-- やること一覧 --
[A] エッセイコンテストの記事から、"第3回エッセイコンテスト【小中学生部門】結果発表!"を含む語句で始まり"私は長野県松本市で誕生した。それから母は、たった一人で私を産み、育ててくれた。"で終わる部分を、一字も変えずに抜き出すこと。
[B] 次の(i)〜(iii)がエッセイコンテストの記事の内容と合うかどうか、それぞれ「はい」か「いいえ」で答え、決め手となる記事の語句をそのまま引用すること。
(i) 第3回の募集テーマは「約束」である。
(ii) 筆者は長野県松本市で生まれた。
(iii) 母は最初から男の子を望んでいた。
[C] エッセイコンテストの記事の続きを、最後の文の後から書き継ぐこと。

-- 元の文章 --
▼▼▼
第3回エッセイコンテスト【小中学生部門】結果発表!
地域新聞社は、今年も小学生・中学生を対象にしたエッセイコンテストを開催しました。
2024年度、第3回(※)の募集テーマは「約束」。
11月~1月頭に募集を行い、厳正なる審査の結果、最優秀賞、優秀賞に選ばれた3作品を紹介します。
たくさんのご応募、誠にありがとうございました!
※2024年度から一般部門と小中学生部門を分けて実施しています。
最優秀賞「生まれる前からの約束」
千葉県船橋市 新山 翔愛さん(中1)
私には、産まれる前から父と交した約束がある。父との最初で最後、唯一の約束が。
私は長野県松本市で誕生した。それから母は、たった一人で私を産み、育ててくれた。
母は最初、女の子が欲しかったらしく、出生前診断で性別が判明してからというもの、男の子だと言う事にそれはそれはガッカリしてしまったらしい。
手元にはもう既に、ピンク色のベビー服まで用意して、女の子スタンバイ状態だったのだから、私に言われても困ってしまうことではあるが、母の落ち込み度は、周りからも気の毒に思われてしまう程だったのでは無いかと、想像に硬くない。
女の子が生まれ、可愛いフリルの着いた服を着せて、一緒に買い物をしたり遊んだりしたかったのだと、母はすまなそうな顔をして謝ってくれた。なかなか性別判断がつかなかったのも、そんな母の事を思って、胎児の私が隠していたのかもしれないと、おかしな事を言って笑っていた。
ところが、そんな母を見て、父がそれは嬉しそうに
「そっか、男の子か。早く出てきて、パパと一緒に一生ママを守ろうな」
と言ったのだと、話してくれた。
その言葉を聞いた瞬間、母はお腹の中の私が、男の子である事が、嬉しくて誇らしくて堪らなくなったと、懐かしそうに幸せそうに笑って言った。
▲▲▲
-- 項目一覧 --
▼▼▼
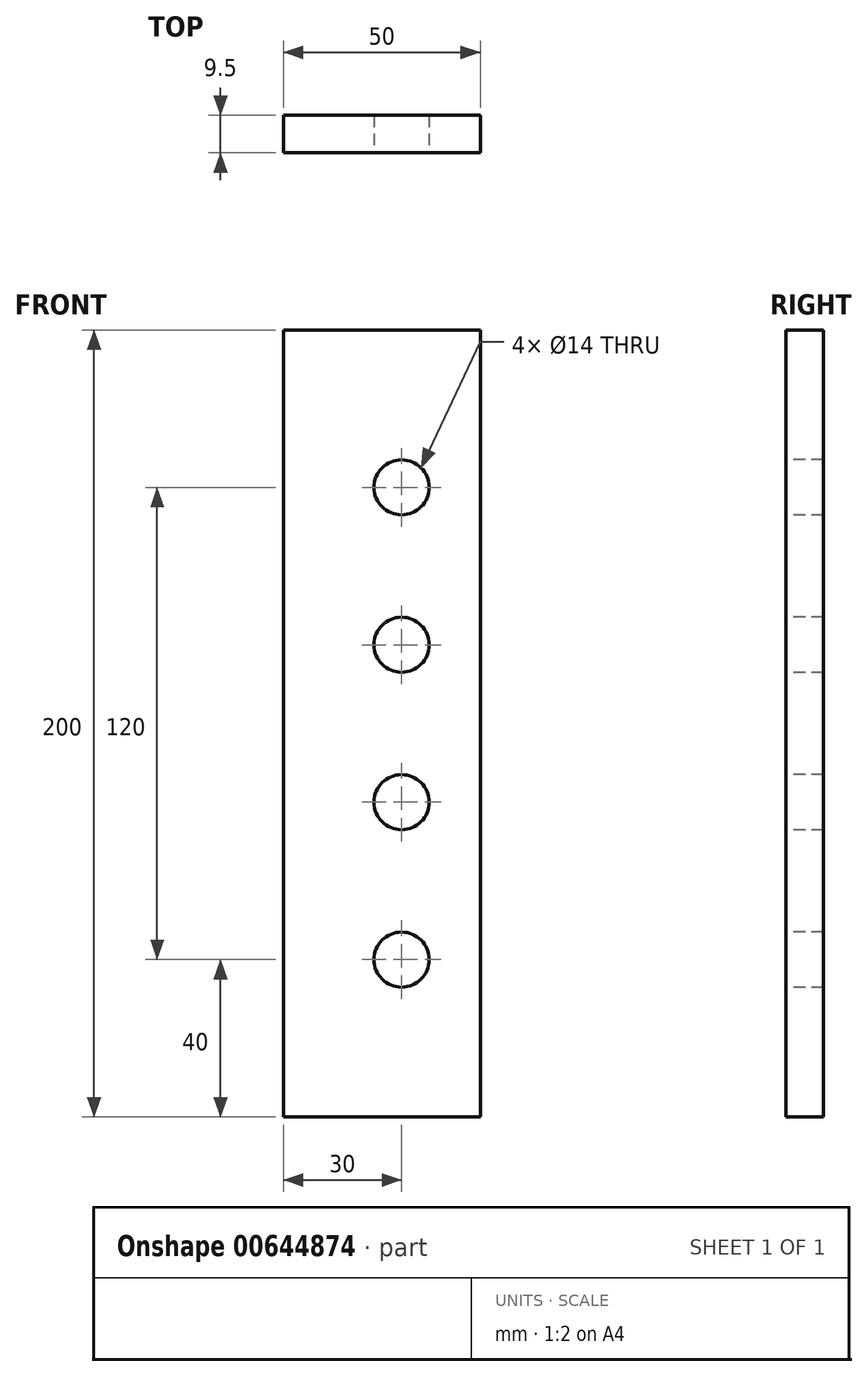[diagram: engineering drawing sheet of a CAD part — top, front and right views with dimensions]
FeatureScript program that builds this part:
annotation { "Feature Type Name" : "Feature", "Feature Type Description" : "" }
export const myFeature = defineFeature(function(context is Context, id is Id, definition is map)
    precondition{}
    {
        {
            var Q0;
            Q0=qCreatedBy(makeId("Front.planeOp"),FACE);
            var sketch = newSketch(context, id + "F0", { "sketchPlane" : qUnion([Q0])});
            skLineSegment(sketch, "E0.bottom", {"start": v(0, 0) * mm, "end": v(50, 0) * mm});
            skLineSegment(sketch, "E0.top", {"start": v(0, 200) * mm, "end": v(50, 200) * mm});
            skLineSegment(sketch, "E0.left", {"start": v(0, 0) * mm, "end": v(0, 200) * mm});
            skLineSegment(sketch, "E0.right", {"start": v(50, 0) * mm, "end": v(50, 200) * mm});
            skSolve(sketch);
        }
        {
            var Q0;
            Q0=makeQuery(id+"F0.imprint","IMPRINT",FACE,{"disambiguationData":[TD([[makeQuery(id+"F0.imprint","IMPRINT",EDGE,{"derivedFrom":sQuery(id+"F0.wireOp",EDGE,"E0.bottom")}),1.0]])]});
            extrude(context, id + "F1", {"entities" : qUnion([Q0]), "depth" : 9.5 * mm});
        }
        {
            var Q0;
            Q0=makeQuery(id+"F1.opExtrude","CAP_FACE",FACE,{"disambiguationData":[OSD([sQuery(id+"F0.wireOp",EDGE,"E0.bottom"),sQuery(id+"F0.wireOp",EDGE,"E0.top"),sQuery(id+"F0.wireOp",EDGE,"E0.left"),sQuery(id+"F0.wireOp",EDGE,"E0.right")])],"isStart":false});
            var sketch = newSketch(context, id + "F2", { "sketchPlane" : qUnion([Q0])});
            skLineSegment(sketch, "E1", {"start": v(30, 200) * mm, "end": v(30, 0) * mm});
            skPoint(sketch, "E2", {"position": v(30, 160) * mm});
            skPoint(sketch, "E3", {"position": v(30, 120) * mm});
            skPoint(sketch, "E4", {"position": v(30, 80) * mm});
            skPoint(sketch, "E5", {"position": v(30, 40) * mm});
            skSolve(sketch);
        }
        {
            var Q0;
            Q0=sQuery(id+"F2.wireOp",VERTEX,"E2");
            var Q1;
            Q1=sQuery(id+"F2.wireOp",VERTEX,"E3");
            var Q2;
            Q2=sQuery(id+"F2.wireOp",VERTEX,"E4");
            var Q3;
            Q3=sQuery(id+"F2.wireOp",VERTEX,"E5");
            var Q4;
            Q4=makeQuery(id+"F1.opExtrude","SWEPT_BODY",BODY,{"disambiguationData":[OSD([sQuery(id+"F0.wireOp",EDGE,"E0.bottom"),sQuery(id+"F0.wireOp",EDGE,"E0.top"),sQuery(id+"F0.wireOp",EDGE,"E0.left"),sQuery(id+"F0.wireOp",EDGE,"E0.right")])]});
            hole(context, id + "F3", {"style" : HoleStyle.SIMPLE, "endStyle" : HoleEndStyle.THROUGH, "holeDiameter" : 14 * mm, "tappedDepth" : 12 * mm, "tapClearance" : 3, "locations" : qUnion([Q0, Q1, Q2, Q3]), "scope" : qUnion([Q4])});
        }
    });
▲▲▲
-- 記述回答 --
[A]
第3回エッセイコンテスト【小中学生部門】結果発表!
地域新聞社は、今年も小学生・中学生を対象にしたエッセイコンテストを開催しました。
2024年度、第3回(※)の募集テーマは「約束」。
11月~1月頭に募集を行い、厳正なる審査の結果、最優秀賞、優秀賞に選ばれた3作品を紹介します。
たくさんのご応募、誠にありがとうございました!
※2024年度から一般部門と小中学生部門を分けて実施しています。
最優秀賞「生まれる前からの約束」
千葉県船橋市 新山 翔愛さん(中1)
私には、産まれる前から父と交した約束がある。父との最初で最後、唯一の約束が。
私は長野県松本市で誕生した。それから母は、たった一人で私を産み、育ててくれた。

[B]
(i) はい。「2024年度、第3回(※)の募集テーマは「約束」。」
(ii) はい。「私は長野県松本市で誕生した。」
(iii) いいえ。「母は最初、女の子が欲しかったらしく」

[C]
私が産まれる一ヶ月前に、仕事先で亡くなった父。会うこともない、話だけ写真だけの父。その父に、確かに私は愛されていた。そう確信できる唯一の約束。たった一言で、父は母に、お腹の中の子供の性別ではなく、私が産まれてくることを、その喜びを、伝えて分かち合ってくれたのだ。
今、私は十四歳になった。母は一人で私をここまで育て上げてくれた。私はと言えば、父との約束を未だ果たせないでいる。少し生意気でかなり未熟な私は、父と一緒にまだ母を守る域に達していない。父との大切な約束を守る為に、私は明日を生きていく。
優秀賞「約束が結ぶ絆」
千葉県東金市 左海 律志さん(中2)
「弟か妹がほしい」と願う私に、両親は困った顔をしながらも「約束するよ」と答えてくれました。その言葉は子どもながらに大きな期待と安心感を与えてくれました。
その約束を忘れていた、小学五年生の春、両輪が兄と私を犬の散歩に誘い、冬には新しい家族が増えることを告げました。その瞬間、心の奥で眠っていた約束を思い出しました。
翌年の一月末、妹が生まれました。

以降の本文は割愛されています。